É comum as escolas estipularem regras para a utilização dos espaços de recreio, nomeadamente campos de futebol e parques infantis, para manter a ordem nestes locais. Mas Nuno Mário Antão ficou indignado quando percebeu que no Centro Escolar de Marinhais há um dia em que o campo de jogos fica reservado apenas para as meninas.

Este pai, que é militante do PS e que foi presidente da Comissão de Protecção de Crianças e Jovens de Salvaterra de Magos, divulgou no Facebook o aviso afixado na escola com os horários, onde aparece assinalada a sexta-feira como o dia das meninas a cor-de-rosa.

“Explicaram-me que o que lá jogam é futebol e que os meninos não deixam as meninas jogar com eles”, conta Nuno Mário Antão em declarações ao Público. “Se não deixam, têm de ser ensinados a deixar”, acrescenta o encarregado de educação.

A adjunta da directora do agrupamento, Ana Arrais, explica ao Público que a medida é de discriminação positiva, motivada pelo facto “realista”, como diz, de os rapazes jogarem habitualmente futebol e as raparigas nem tanto.

Suécia aposta na neutralidade

Esta temática é controversa, no domínio da educação para a Igualdade de Género. Há especialistas como a ex-professora Ellie Mulcahy, que é investigadora na thinktank de educação LKMco, que defendem que “separar rapazes e raparigas não faz nada para enfrentar a desigualdade estrutural subjacente na sociedade” e que, pelo contrário, “reforça estereótipos de género prejudiciais“, como nota num artigo de opinião no The Guardian.

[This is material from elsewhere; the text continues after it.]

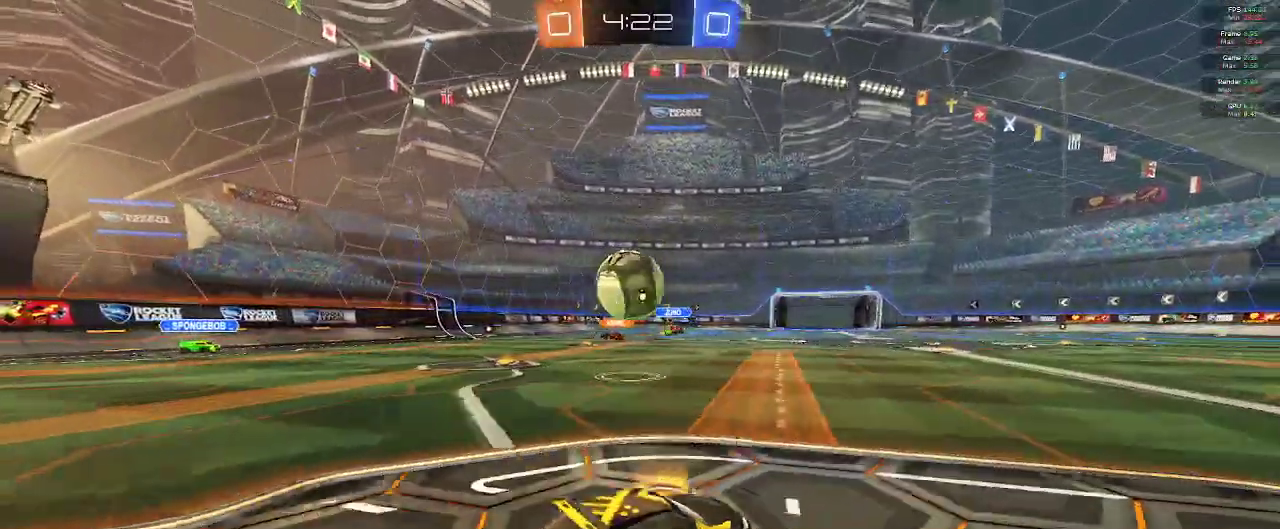
{"buttons": ["R2"], "left_stick": "down", "right_stick": "center", "events": [[183, "B", "up"], [200, "left_stick", "down-left"], [267, "A", "down"], [383, "A", "up"], [433, "left_stick", "down"]]}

Neste sentido, o sistema educacional da Suécia aposta numa filosofia assente na abordagem de género neutra, em que os professores são incentivados a porem de lado diferenças entre os sexos – por exemplo, a chamarem as crianças por “amigos” ou pelos seus nomes em vez de usarem o “meninos e meninas”. Em 2012, surgiu mesmo o pronome de género neutro “hen

que se tornou corriqueiro no dia-a-dia dos suecos.

O Currículo nacional da Suécia determina também que os professores devem contradizer os papéis de género tradicionais e que a hora do recreio deve ser organizada de modo a prevenir que haja uma separação entre meninos e meninas.

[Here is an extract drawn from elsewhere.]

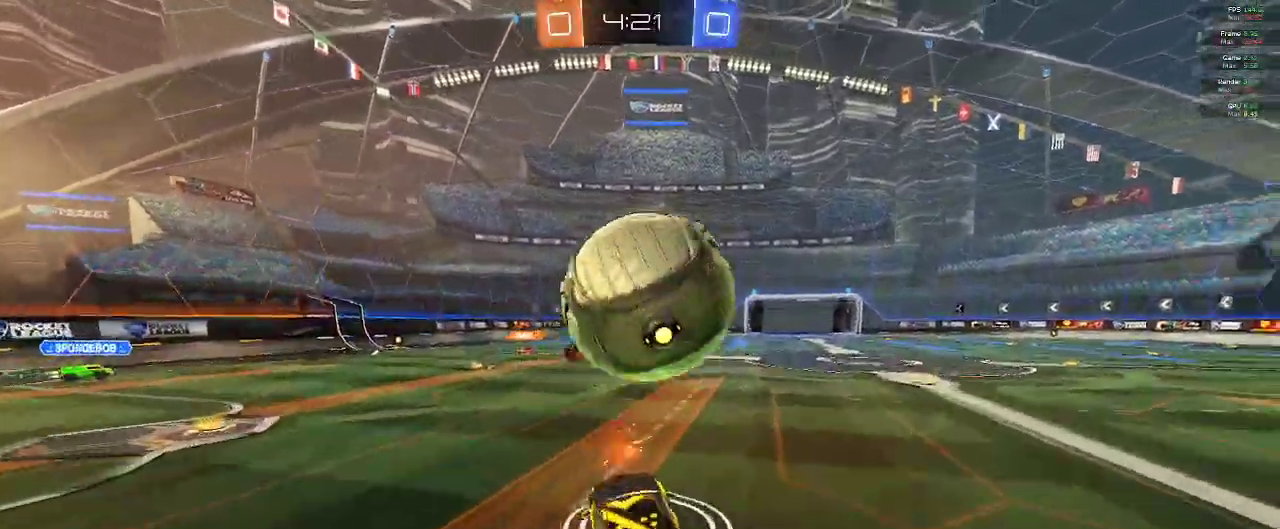
{"buttons": ["R2"], "left_stick": "up-right", "right_stick": "center", "events": [[67, "left_stick", "center"], [183, "left_stick", "right"], [333, "left_stick", "up-right"]]}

Islândia tem sucesso na separação de meninos e meninas

Contudo, na Islândia, país mundialmente elogiado como um dos melhores do mundo para se ser mulher, fruto das fortes políticas de Igualdade de Género, há um exemplo que tem sido elogiado de uma escola que separa meninas e meninos.

Na “Escola Hjalli”, um jardim de infância em Reiquiavique, a capital islandesa, rapazes e raparigas são separados, de modo a poder desenvolver com cada grupo traços que são tradicionalmente atribuídos ao outro sexo. Assim, as meninas são incentivadas a serem corajosas e independentes, enquanto os meninos são motivados a colaborarem mais em grupo e a serem mais carinhosos.

A fundadora da escola, Margret Pala Olafs, destaca em declarações numa reportagem da The Economist que a ideia é promover o afastamento das “qualidades extremas” de cada um dos sexos.

Com os rapazes “sempre fortes, sempre decididos, sempre a comandarem, eles vão acabar por fazerem bullying, lutarem, quebrarem as regras”, diz Margret. E no caso das raparigas, se “forem sempre prestáveis, cuidadosas, a pensar nos outros, sempre a olharem para um amigo à espera de aceitação, vão acabar por se esquecer de si próprias”, constata.

E a segregação estará a surtir bons resultados, com os estudantes desta escola a revelarem “um melhor entendimento da Igualdade de Género” mais tarde nas suas vidas, em comparação com crianças de outras escolas, segundo um estudo citado pela The Economist.